Thanks for taking a look!
Comment #8
gbyteNo worries, I can assure you Google for one does not mind this configuration as I regularly review any errors coming from Google webmaster tools and I have a couple of projects with sitemap index in place; all links get indexed. I am not sure why I decided to use /sitemaps/ instead of URL parameters, I guess at the time it seemed the simpler thing to implement for the 10 sites that used this module. ;) I will close this now, but feel free to reopen with new insights.
Comment #9
websmithc commentedAs previously referenced by the author, https://www.sitemaps.org/protocol.html#location says:
"The location of a Sitemap file determines the set of URLs that can be included in that Sitemap. A Sitemap file located at http://example.com/catalog/sitemap.xml can include any URLs starting with http://example.com/catalog/ but can not include URLs starting with http://example.com/images/."
By that logic, sitemaps in a /sitemap directory could only reference urls under the /sitemap directory structure. In practice, Google seems to "see" the sitemaps, but it's not following the spec fully. Google, however, is not the only search engine on earth, so the spec should win.
I agree that sitemaps should be in the root. I would love to see a sitemap index in the root that points to sitemaps by locale that exist in the respective locale directory. The lack of configuration for the directory paths of multiple sitemaps is frustrating to an SEO.
Comment #10
websmithc commentedComment #11
gbyteThat's an interesting take.

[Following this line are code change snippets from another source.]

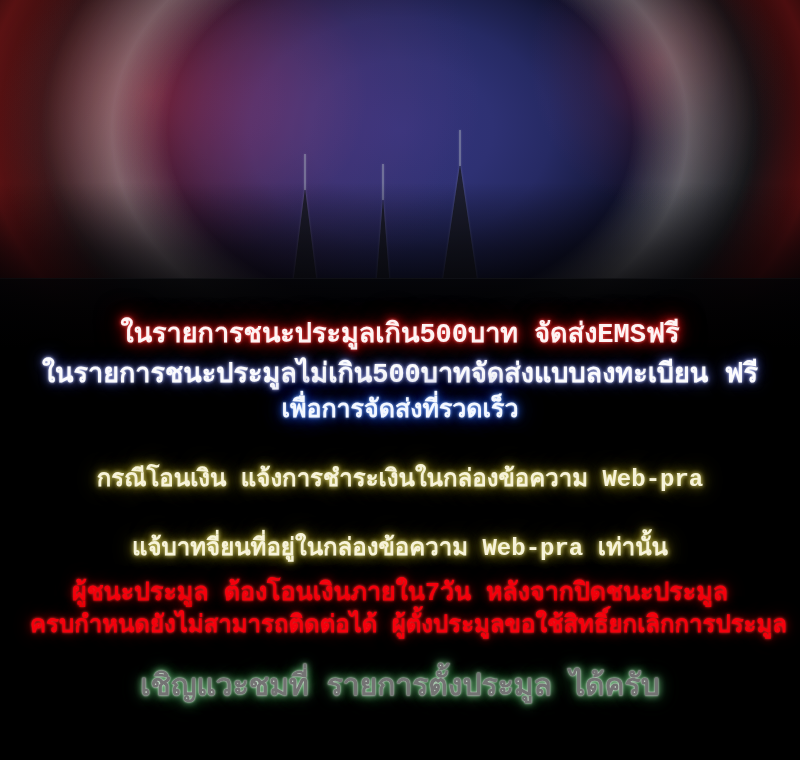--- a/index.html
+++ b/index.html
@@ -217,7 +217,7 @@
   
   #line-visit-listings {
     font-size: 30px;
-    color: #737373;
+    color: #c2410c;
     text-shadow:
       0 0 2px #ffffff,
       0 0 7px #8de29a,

My impression was, seeing that the index file is in the root directory and that it links to other files, it would not matter where those other files live. In any case this will have to go into 3.x. 3.x has seen many new architectural improvements including the addition of sitemap variants. I am looking forward to a patch.
Comment #12
gbyteI am on it, just need a question answered first: https://drupal.stackexchange.com/questions/266191/create-route-with-variable-first-argument.
Maybe one of you can help?
Comment #14
gbyteImplemented in 3.x and works for the default sitemap out of the box.
Sitemap variants also follow this standard:
{variant}/sitemap.xml. See the examples in simple_sitemap.api.php about how to create variants.